Lukas: Aus der Shopware API lässt sich programmatisch ein API-Client generieren, da Shopware ihre Store-API vorbildlich nach der OpenAPI Spezifikation geschrieben hat. Bei jedem Shopware-Update können wir im neu generierten API-Client sehen, welche Dateien sich genau verändert haben, und können dann darauf reagieren. Das war vorher nicht so. Da mussten wir händisch die Release Notes und den Code nach Änderungen durchforsten, um dann zu überlegen, ob diese Auswirkungen auf unsere Integration mit der PWA haben könnten. Da konnte es natürlich schnell passieren, dass man mal etwas übersieht. Durch den API-Client haben wir nun einen effizienten Workflow. Darüber hinaus können wir dank des API-Clients jetzt auch genau angeben, mit welcher Shopware-6-Version hubble next kompatibel ist.
Was hat sich im Frontend von hubble verändert?
Lukas: Da hat sich einiges getan. Dank der Composition API können wir unsere Templates stärker von der Business-Logik trennen, was uns erlaubt, verschiedene Themes anzubieten. Der Check-out ist zum Beispiel komplett neu. So gibt es jetzt ein “Default Theme”. Das alte habe ich komplett überarbeitet und setze jetzt auf Tailwind CSS zusammen mit daisyUI. Tailwind ist ein sehr beliebtes CSS-Framework, das nach dem Utility-First-Ansatz arbeitet, mit dem man “Pixel perfect” stylen kann. Der einzige Nachteil daran ist aus meiner Sicht, dass die Klassen die Templates unglaublich aufblähen. Es geht ganz schnell, dass man so viele Klassen hat, dass man das Template nicht mehr richtig lesen kann.

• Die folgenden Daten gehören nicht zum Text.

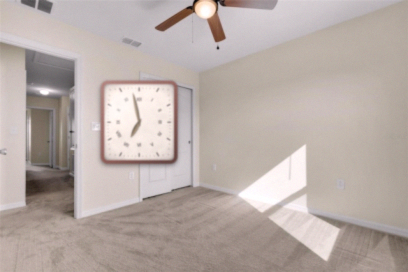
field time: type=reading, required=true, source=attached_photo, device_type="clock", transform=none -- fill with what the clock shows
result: 6:58
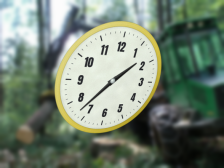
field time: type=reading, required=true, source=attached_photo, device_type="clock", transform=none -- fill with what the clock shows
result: 1:37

Hier kommt daisyUI ins Spiel. Die Component Library bündelt Klassen für die gängigsten Elemente eines Interfaces in konfigurierbare Komponenten. So können wir die vielen Individualisierungsmöglichkeiten von Tailwind CSS nutzen, halten aber gleichzeitig die Templates schon aufgeräumt. Zusätzlich bietet daisyUI einige Variablen, mit denen man super schnell und einfach das gesamte Look & Feel des Onlineshops verändern kann.
Ist hubble next bereits production-ready?
Lukas: Ja! Wir haben die PWA parallel zu den Nuxt 3 Release Candidates entwickelt. Nun ist sie fertig und steht in den Startlöchern. Sobald die finale Version von Nuxt 3 released wird, geht auch hubble next an den Start und ist sofort einsatzbereit. Wir starten gerade unser erstes Kundenprojekt mit der PWA. Dafür haben wir bereits Shopware 6 integriert und planen im nächsten Schritt die Integration weiterer Plattformen. Dank des neuen Aufbaus mit der Composition API und TypeScript erwarten wir, dass das sehr schnell und unkompliziert funktionieren wird.